Monday, May 16, 2011

Iconic Photograph

The latest photograph to be dubbed "iconic" is here.

It will go down in history as the image that represents the death of Usama Bin Laden. While it is certainly historical, should it be titled "iconic?"

My trouble with the image is that it needs a good caption. Iconic images shouldn't need words or any historical context. If you didn't know the players in the room, what would the image tell you? Certainly there is tension in the air, and Sec. Clinton's hand over her mouth (later she claimed it was a cough due to allergies) adds to the dramatic impact of the image, but can any viewer see beyond that to make it iconic. If we replaced these people with sports fans watching a close championship game, would it be viewed any differently?

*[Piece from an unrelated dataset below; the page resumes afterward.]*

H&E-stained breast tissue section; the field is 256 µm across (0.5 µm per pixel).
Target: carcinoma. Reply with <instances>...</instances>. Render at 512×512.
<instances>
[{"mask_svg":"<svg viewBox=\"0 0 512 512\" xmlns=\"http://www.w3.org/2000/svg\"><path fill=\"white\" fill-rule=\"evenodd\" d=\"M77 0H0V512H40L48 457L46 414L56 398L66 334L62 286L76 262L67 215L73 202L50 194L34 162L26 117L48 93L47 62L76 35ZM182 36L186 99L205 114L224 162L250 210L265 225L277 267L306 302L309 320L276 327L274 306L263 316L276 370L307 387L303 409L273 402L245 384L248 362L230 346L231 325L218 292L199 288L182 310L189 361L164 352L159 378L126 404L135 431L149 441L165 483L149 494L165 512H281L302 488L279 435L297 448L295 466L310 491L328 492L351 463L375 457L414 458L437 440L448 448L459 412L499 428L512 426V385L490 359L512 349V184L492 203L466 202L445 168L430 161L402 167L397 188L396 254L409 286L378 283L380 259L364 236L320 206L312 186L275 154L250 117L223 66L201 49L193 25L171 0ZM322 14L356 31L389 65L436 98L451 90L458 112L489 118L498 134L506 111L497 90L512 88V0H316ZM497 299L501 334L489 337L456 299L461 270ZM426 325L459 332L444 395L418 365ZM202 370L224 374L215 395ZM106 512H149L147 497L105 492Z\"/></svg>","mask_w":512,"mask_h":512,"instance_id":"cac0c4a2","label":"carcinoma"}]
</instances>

To me iconic is often, but not always, anonymous. The horror of the Vietnam war was captured in an image by Eddie Adams. Most people see the image and you don't need to know who the two main subjects are. It strikes a huge impact because of the human condition that was recorded.

How about this photo of Ali standing over Liston by Neil Leifer. Granted Ali is one of the best known fighters of all time, but this image is much more than just a portrait. It was a portrait of one boxer triumphing over another.

Finally, we have an image of the Afghan Girl by Steve McCurry. Most people don't know the circumstances of the photograph or the name of the model. Still, somehow the image speaks to us in the way that words do not. This is an iconic photograph.